Der Plan Beraldos ging nicht auf. Er firmierte zwar die Vögele-Filialen auf das Label OVS um, doch die Kunden blieben trotz italienischer Mode aus. Das kommen nun die Mitarbeitenden zu spüren: Heute erhielten jene 1150 Arbeitnehmer, die noch bei der Charles-Vögele-Nachfolgerin OVS arbeiten, ihre Kündigung per Ende Juni. Eine einvernehmliche Lösung mit den Gewerkschaften hat die OVS-Konzernleitung in Venedig zuvor abgelehnt.

Tiefpunkt für Konzernchef Stefano Beraldo

Für Konzernchef Beraldo ist das Ende des Schweiz-Abenteuers der Tiefpunkt seiner bislang steilen Karriere: Mit seinem Engagement bei Vögele hat er gemäss « Handelszeitung»-Berechnung über 90 Millionen Euro versenkt.

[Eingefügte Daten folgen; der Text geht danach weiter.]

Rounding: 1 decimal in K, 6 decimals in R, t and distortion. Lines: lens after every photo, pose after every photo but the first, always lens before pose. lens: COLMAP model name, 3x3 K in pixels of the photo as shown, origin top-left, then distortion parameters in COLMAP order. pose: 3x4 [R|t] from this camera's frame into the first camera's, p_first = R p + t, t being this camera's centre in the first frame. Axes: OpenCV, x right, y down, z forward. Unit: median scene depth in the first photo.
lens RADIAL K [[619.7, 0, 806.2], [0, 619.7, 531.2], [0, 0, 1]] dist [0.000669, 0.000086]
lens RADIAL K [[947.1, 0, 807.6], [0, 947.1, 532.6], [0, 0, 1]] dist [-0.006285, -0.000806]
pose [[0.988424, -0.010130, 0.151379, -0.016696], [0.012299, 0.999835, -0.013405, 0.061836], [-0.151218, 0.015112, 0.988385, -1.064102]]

Dieser Verlust lässt sich ziemlich exakt aus dem Jahresbericht 2017 und aus dem 1. Quartalsbericht 2018 der Muttergesellschaft OVS herauslesen. Insgesamt gingen 34,6 Millionen durch Wertverminderung und Amortisation drauf. Weitere 53,4 Millionen Euro verschlangen Schuldendienste und Abschreibungen aufs übervolle Warenlager. Dazu kommt der Kauf der Vögele-Aktien, die mit gut 5 Millionen Euro zu Buche schlagen. Macht total über 90 Millionen Euro.

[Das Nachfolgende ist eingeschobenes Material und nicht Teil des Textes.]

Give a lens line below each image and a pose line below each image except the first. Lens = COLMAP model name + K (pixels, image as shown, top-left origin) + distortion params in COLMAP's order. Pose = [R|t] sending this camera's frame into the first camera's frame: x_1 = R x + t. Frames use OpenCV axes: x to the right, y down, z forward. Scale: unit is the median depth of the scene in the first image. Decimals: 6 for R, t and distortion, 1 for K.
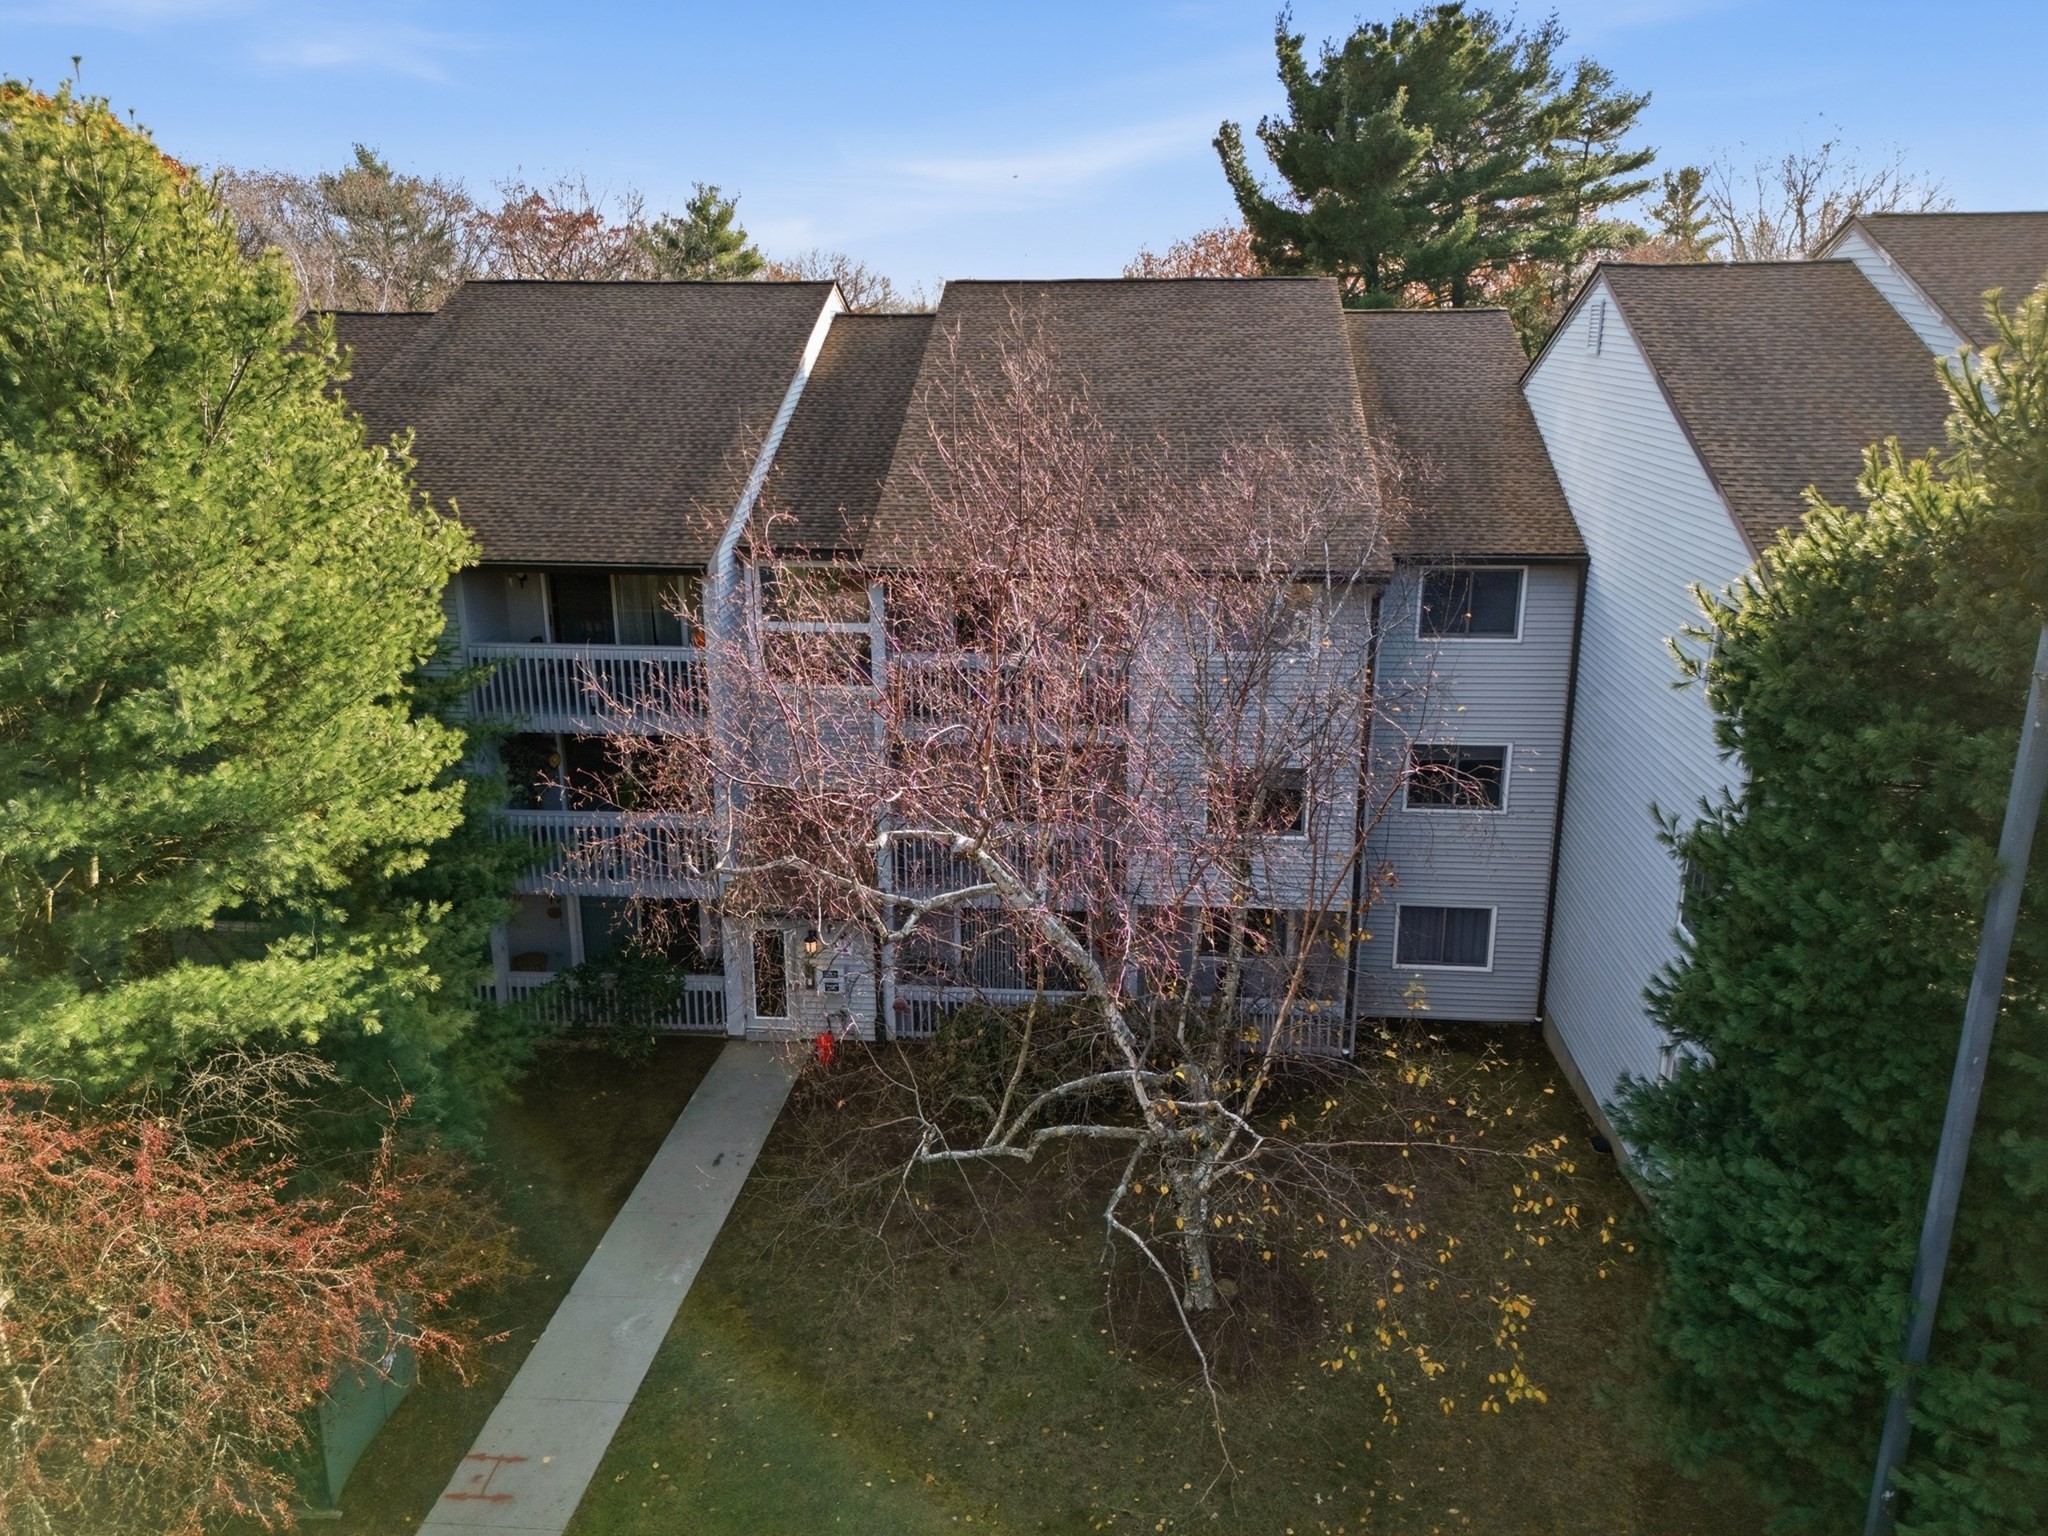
lens RADIAL K [[1520.5, 0, 1024.0], [0, 1520.5, 768.0], [0, 0, 1]] dist [0.032895, -0.009431]
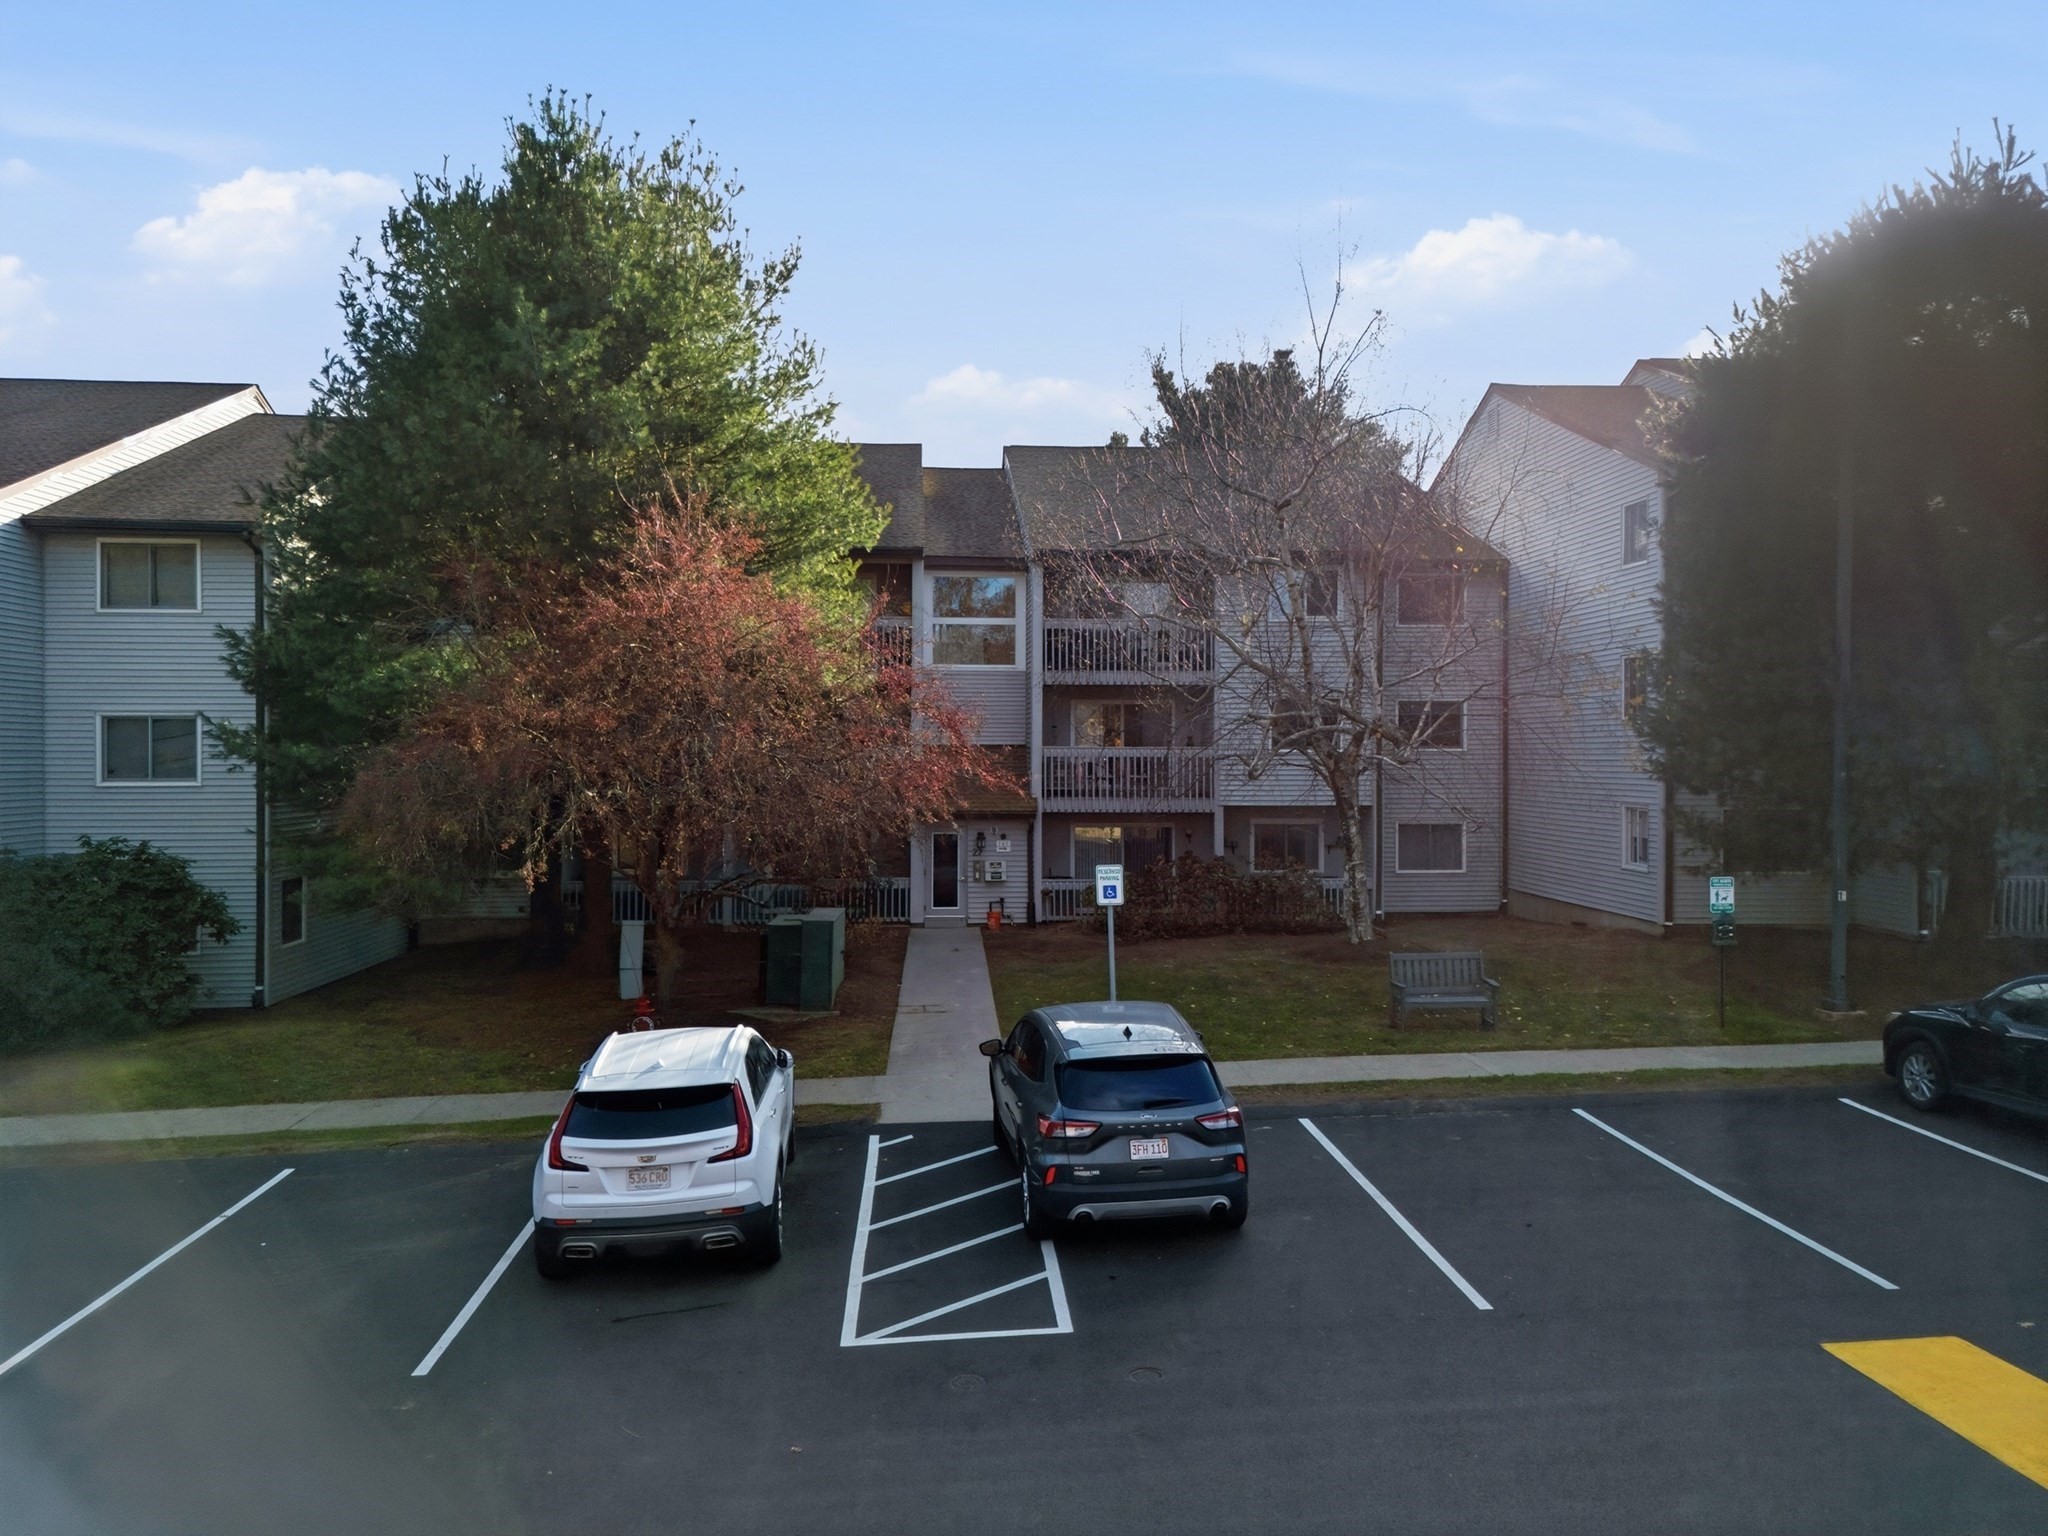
lens RADIAL K [[1520.5, 0, 1024.0], [0, 1520.5, 768.0], [0, 0, 1]] dist [0.032895, -0.009431]
pose [[0.986381, 0.002276, 0.164458, -0.293364], [0.044221, 0.959416, -0.278505, 0.386647], [-0.158418, 0.281985, 0.946250, -0.242783]]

In dieser Gesamtsumme sind auch 3 Millionen Euro für Rechtsrisiken einkalkuliert. Juristische Auseinandersetzungen zeichnen sich mit der OVS-Schweiz-Pleite tatsächlich ab. Denn einer der Partner von OVS, der sich ebenfalls am Charles-Vögele-Nachfolger beteiligte – die Investmentgesellschaft Elarof Trust, das Family Office der Sandoz-Erben –, kündigte kürzlich rechtliche Schritte gegen OVS an.